AKP=dindar=islam=seriat=iran=....

matigini bu sitede ilk defa görüyorum. Analizi reddeden, basitçilige siginan, kestirmeden bir yazi. çok yazik.

Üniversiteye başı örtülü olarak giremiyeceğini bile bile hala üniversiteye girmek için çabalayan kızın, sigara içilmesi yasak olan bir lokantaya girip sigara içmek isteyen kişiden farkı yoktur.(BARIS)

Yasaktan yana, güçlüden yana, Devletin MUTLAK DOGRULARI(!) adina bireyi ezmeyi uygun gören bir bakis... Böyle bir lafi acaba fasist bir siteden mi KES-YAPISTIR yapti istemeden?

Kürtçenin yasak oldugunu bile bile kürtçe konusanlara iskence yapilmasi normal mi?
Fahiselere tecavüz etmenin serbest oldugunu bile bile fahise olanlar mahkemeye basvusmasin mi?

Fasizmin tarifine bir bakiverin siyasi terimler sözlügünden.

Her halükarda SAVUNULMAZI SAVUNMAK YERiNE asgari nezaket geregi bir özür dilemesi icab eder yazarin.

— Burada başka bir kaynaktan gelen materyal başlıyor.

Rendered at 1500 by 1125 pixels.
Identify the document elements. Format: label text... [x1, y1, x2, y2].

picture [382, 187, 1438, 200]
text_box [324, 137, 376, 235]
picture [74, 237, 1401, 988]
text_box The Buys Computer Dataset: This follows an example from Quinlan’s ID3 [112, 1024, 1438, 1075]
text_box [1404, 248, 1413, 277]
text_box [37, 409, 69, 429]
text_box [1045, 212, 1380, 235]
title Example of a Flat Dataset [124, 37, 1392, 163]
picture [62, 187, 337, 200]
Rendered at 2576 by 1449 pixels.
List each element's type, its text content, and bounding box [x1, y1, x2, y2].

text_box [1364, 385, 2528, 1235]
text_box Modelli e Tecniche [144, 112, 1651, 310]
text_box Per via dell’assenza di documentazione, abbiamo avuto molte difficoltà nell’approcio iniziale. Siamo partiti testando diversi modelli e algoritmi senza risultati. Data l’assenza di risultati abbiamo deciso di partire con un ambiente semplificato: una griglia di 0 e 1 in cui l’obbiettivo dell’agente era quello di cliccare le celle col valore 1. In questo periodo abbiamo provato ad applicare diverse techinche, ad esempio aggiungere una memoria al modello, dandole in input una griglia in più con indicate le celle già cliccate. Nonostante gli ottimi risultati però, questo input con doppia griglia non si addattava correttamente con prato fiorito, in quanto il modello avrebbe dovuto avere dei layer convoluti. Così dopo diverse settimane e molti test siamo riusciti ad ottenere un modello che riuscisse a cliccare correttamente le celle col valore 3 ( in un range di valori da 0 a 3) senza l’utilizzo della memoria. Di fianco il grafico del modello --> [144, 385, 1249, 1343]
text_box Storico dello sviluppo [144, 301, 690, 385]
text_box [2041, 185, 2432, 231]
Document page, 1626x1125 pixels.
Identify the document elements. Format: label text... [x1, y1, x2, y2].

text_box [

illâ ki AKPli sanilmak istemiyorsaniz, hem nalina hem mihina bir sey yazmak niyetindeyseniz bunu okuyun önce:

http://www.derindusunce.org/2008/07/16/kamplasma-laik-seriatci-su-kamplasmadan-kurtulalim-mi/

Saygilarimla (her seye ragmen)

Unknown dedi ki...

Barış başörtüsü meselesinde düz Aristo mantığına sığınmış..bi de bizden müthiş bir keşif yaptığınıa inanmamızı bekliyor..

chelseay dedi ki...

"Oysa kimsenin özgürlük gibi bir derdi yok."

İlginç bir tespit.

Ben özgürlük gibi bir derdim var sanıyordum.

Ya bütün özgürlükleri aynı anda ve aynı şiddette isteyip bunun mücadelesini vereceğiz, ya da "baba özgürlükçüler"den ayar alacağız.

Halbuki ekonomi kısıtlı kaynakların nasıl kullanıldığıyla ilgili değil miydi?

Heyecanlı libertarian gençler, ingilizce yazan abilerinizi biraz daha dikkatli okuyun bence.